Manago was riding north along the shoulder of the highway a half-mile south of Leilehua Golf Course Road when he was hit from behind.

Jon Manago, Zachary’s uncle, said of the arrest: "I’m just really more worried about our family. I’m sure that person—I kind of feel sorry for him, too, because his life has changed, too.

"I don’t know the circumstances," he said. "I know, however, that what he is feeling is really, really terrible.

"I’m very happy, if it is him, that he was caught," Manago added. "He has to be responsible for his actions."

Manago described his nephew as "very quiet" and "always really nice."

Despite his success in baseball at Moanalua High School, where he was a star pitcher, and his "potential to grow" in his first season on the HPU team, "he was just really humble," his uncle said.

Manago made the OIA Eastern Division’s coaches all-star team the last two years at Moanalua.

The HPU team was scheduled to begin practice in a few weeks.

Manago’s immediate family declined to comment last night on the arrest.

Amy Manago said, "He was so special and it was so sudden.
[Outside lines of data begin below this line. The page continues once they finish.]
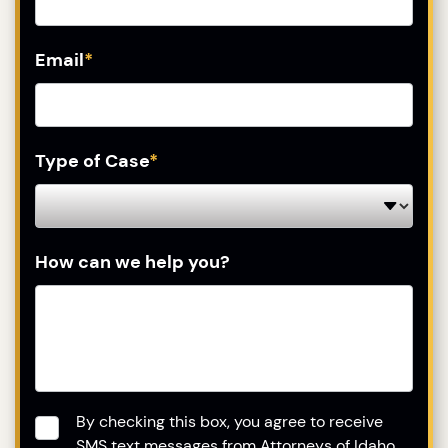
Email
*
Type of Case
*
How can we help you?
Consent
*
By checking this box, you agree to receive
SMS text messages from Attorneys of Idaho.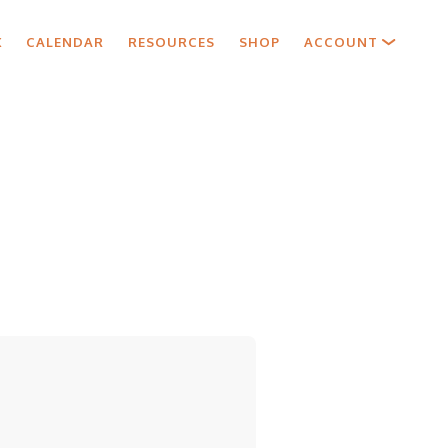
X
CALENDAR
RESOURCES
SHOP
ACCOUNT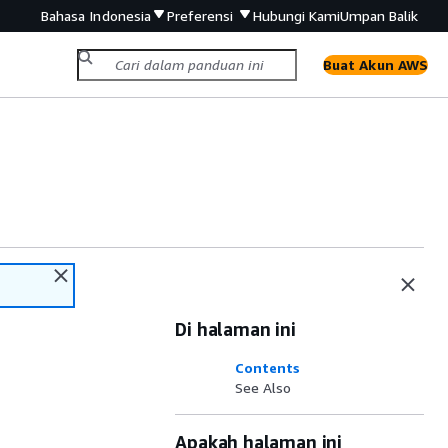
Bahasa Indonesia
Preferensi
Hubungi Kami
Umpan Balik
Buat Akun AWS
Di halaman ini
Contents
See Also
Apakah halaman ini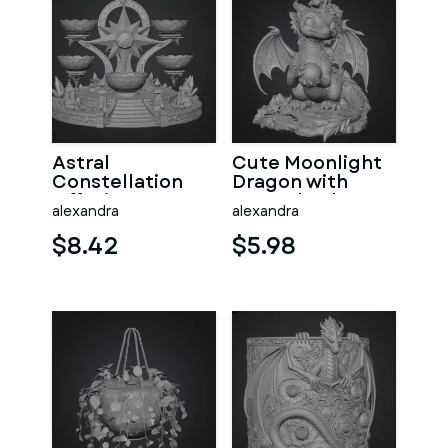
Astral
Cute Moonlight
Constellation
Dragon with
Offering
Crystal Orb STL
alexandra
alexandra
Sanctuary STL
File for 3D Print
File for 3D Print
$8.42
$5.98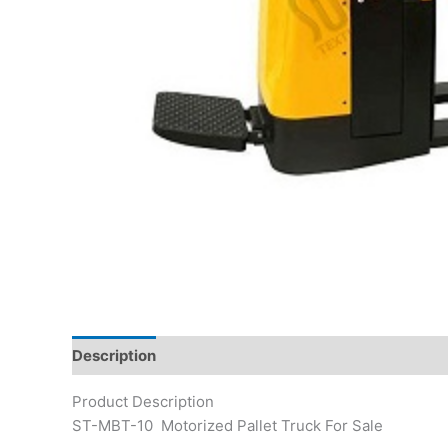
Description
Product Description
ST-MBT-10 Motorized Pallet Truck For Sale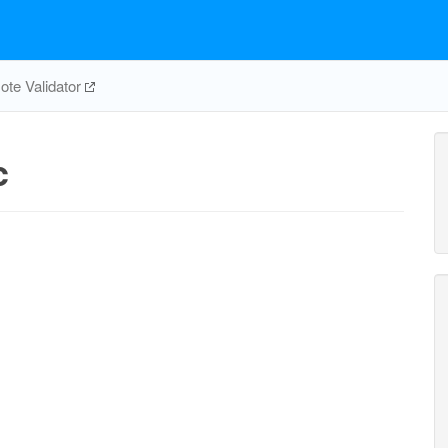
te Validator
c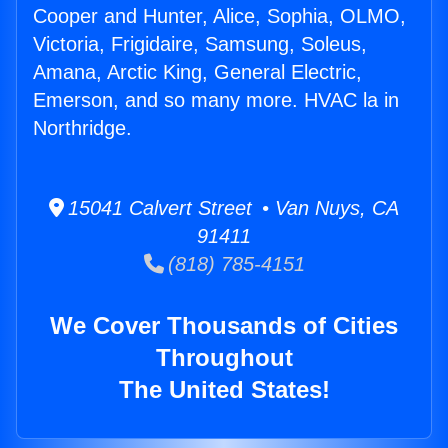
Cooper and Hunter, Alice, Sophia, OLMO,
Victoria, Frigidaire, Samsung, Soleus,
Amana, Arctic King, General Electric,
Emerson, and so many more. HVAC la in
Northridge.
15041 Calvert Street • Van Nuys, CA
91411
(818) 785-4151
We Cover Thousands of Cities
Throughout
The United States!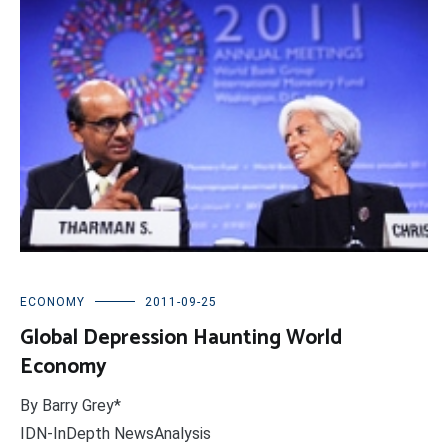
ECONOMY
2011-09-25
Global Depression Haunting World
Economy
By Barry Grey*
IDN-InDepth NewsAnalysis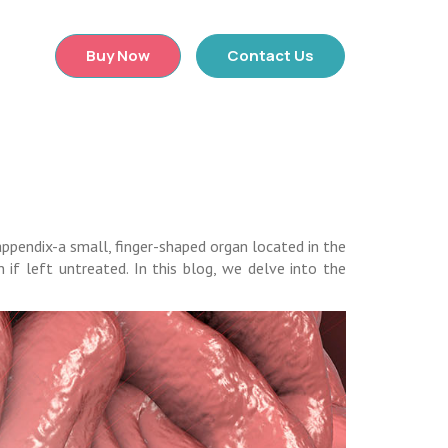
×
Buy Now
Contact Us
appendix-a small, finger-shaped organ located in the
 if left untreated. In this blog, we delve into the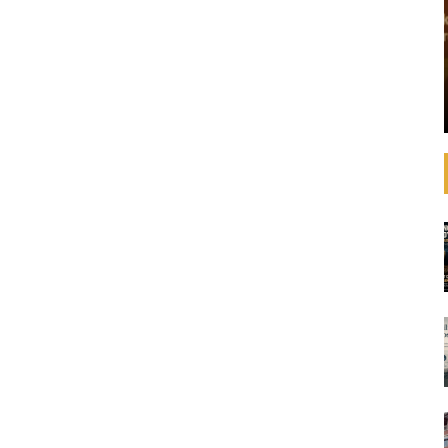
that operating
See how banks are aligning their strategies,
 increasingly
decision-making, lending, and investments with
litical
the SDGs and international agreements like the
advances in
Paris Agreement on climate change. In
ulations,
September 2019, United Nations Secretary-
General ...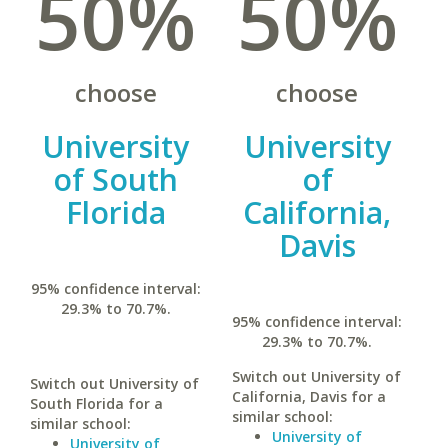
50%
50%
choose
choose
University
University
of South
of
Florida
California,
Davis
95% confidence interval:
29.3% to 70.7%.
95% confidence interval:
29.3% to 70.7%.
Switch out University of
Switch out University of
California, Davis for a
South Florida for a
similar school:
similar school:
University of
University of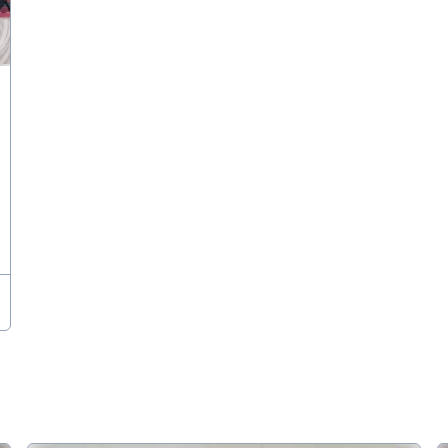
 Bonanza for the different school students, comprising of competiti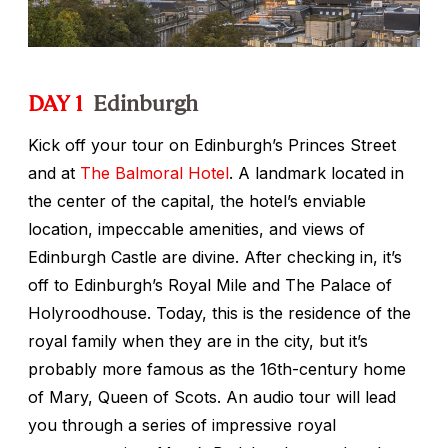
DAY 1
Edinburgh
Kick off your tour on Edinburgh’s Princes Street
and at
The Balmoral Hotel
. A landmark located in
the center of the capital, the hotel’s enviable
location, impeccable amenities, and views of
Edinburgh Castle are divine. After checking in, it’s
off to Edinburgh’s Royal Mile and The Palace of
Holyroodhouse. Today, this is the residence of the
royal family when they are in the city, but it’s
probably more famous as the 16th-century home
of Mary, Queen of Scots. An audio tour will lead
you through a series of impressive royal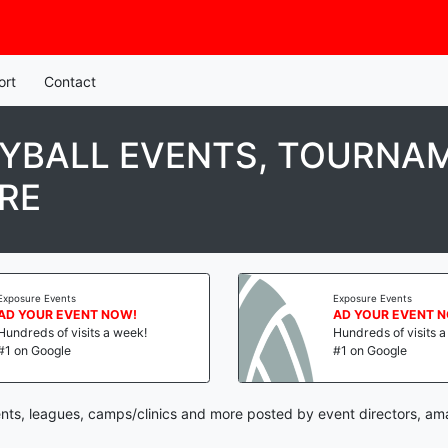
ort
Contact
YBALL EVENTS, TOURNAM
RE
Exposure Events
Exposure Events
AD YOUR EVENT NOW!
AD YOUR EVENT 
Hundreds of visits a week!
Hundreds of visits 
#1 on Google
#1 on Google
nts, leagues, camps/clinics and more posted by event directors, am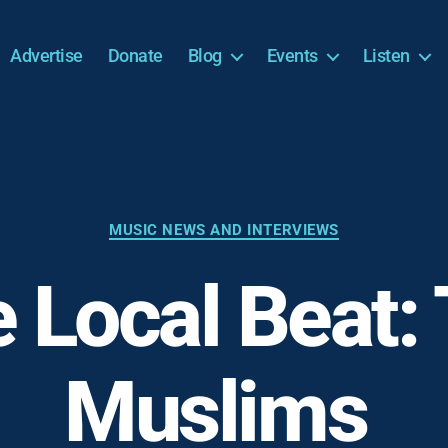
Advertise
Donate
Blog
Events
Listen
Categories
MUSIC NEWS AND INTERVIEWS
 Local Beat:
Muslims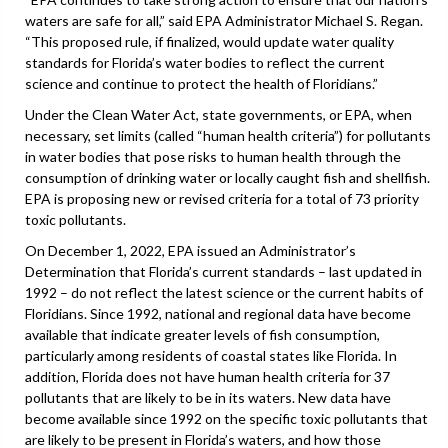
waters are safe for all,” said EPA Administrator Michael S. Regan.
“This proposed rule, if finalized, would update water quality
standards for Florida’s water bodies to reflect the current
science and continue to protect the health of Floridians.”
Under the Clean Water Act, state governments, or EPA, when
necessary, set limits (called “human health criteria”) for pollutants
in water bodies that pose risks to human health through the
consumption of drinking water or locally caught fish and shellfish.
EPA is proposing new or revised criteria for a total of 73 priority
toxic pollutants.
On December 1, 2022, EPA issued an Administrator’s
Determination that Florida’s current standards – last updated in
1992 – do not reflect the latest science or the current habits of
Floridians. Since 1992, national and regional data have become
available that indicate greater levels of fish consumption,
particularly among residents of coastal states like Florida. In
addition, Florida does not have human health criteria for 37
pollutants that are likely to be in its waters. New data have
become available since 1992 on the specific toxic pollutants that
are likely to be present in Florida’s waters, and how those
We’re all having a very, very hard time. We’re really trying to hold it together."

She said what has helped is hearing from his friends.

"Zach had so many friends," she said. "They’ve been telling how special he was, how caring and kind, sharing little instances. That’s kept us going."

She said she and her husband, Jon, were looking forward to Zachary and their son, Keoni, who plays for the University of Hawaii at Hilo, playing against each other this season.

Moanalua High contemporary Kahealani Enoka was one of many friends of Zachary Manago who mourned his loss.

He was "someone you could talk to," Enoka said. "It would make you feel he knew what you were thinking … like you were understood."